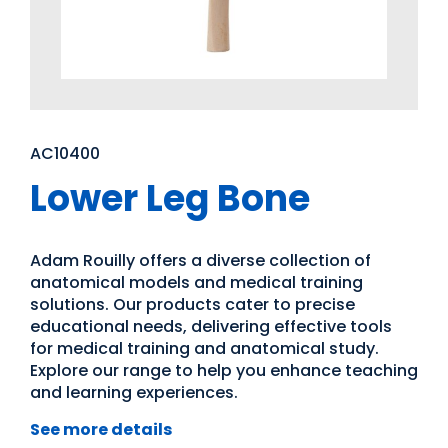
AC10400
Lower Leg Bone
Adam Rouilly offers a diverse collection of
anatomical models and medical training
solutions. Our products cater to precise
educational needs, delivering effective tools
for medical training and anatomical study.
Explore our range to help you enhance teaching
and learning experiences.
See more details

####

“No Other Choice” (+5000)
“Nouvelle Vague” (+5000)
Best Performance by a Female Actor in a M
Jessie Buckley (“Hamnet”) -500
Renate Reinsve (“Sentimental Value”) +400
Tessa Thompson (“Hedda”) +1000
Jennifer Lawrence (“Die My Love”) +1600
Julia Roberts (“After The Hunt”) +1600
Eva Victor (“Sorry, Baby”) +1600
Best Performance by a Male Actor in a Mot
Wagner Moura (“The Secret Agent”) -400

####

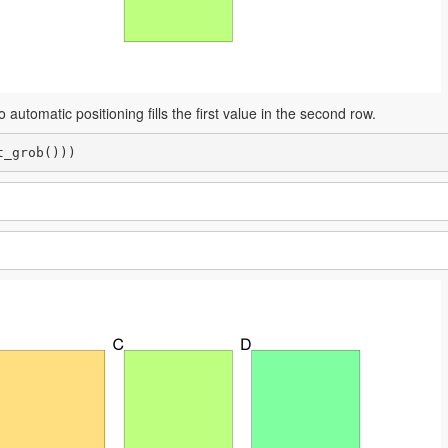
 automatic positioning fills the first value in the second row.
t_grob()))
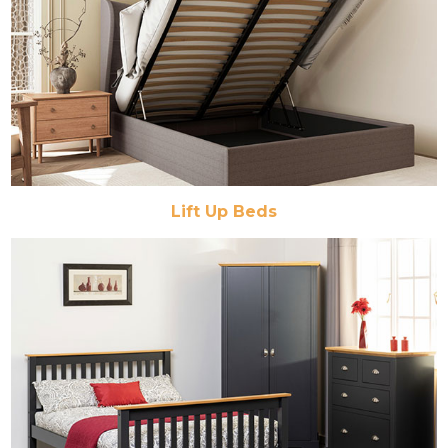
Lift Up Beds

####

HOW TO COMPLETE THIS TASK: Copy exactly the stretch of data above from the line with "solutions. Our products cater to precise" through the line with "See more details", and omit all other lines.

EXERCISE RESULT:
solutions. Our products cater to precise
educational needs, delivering effective tools
for medical training and anatomical study.
Explore our range to help you enhance teaching
and learning experiences.
See more details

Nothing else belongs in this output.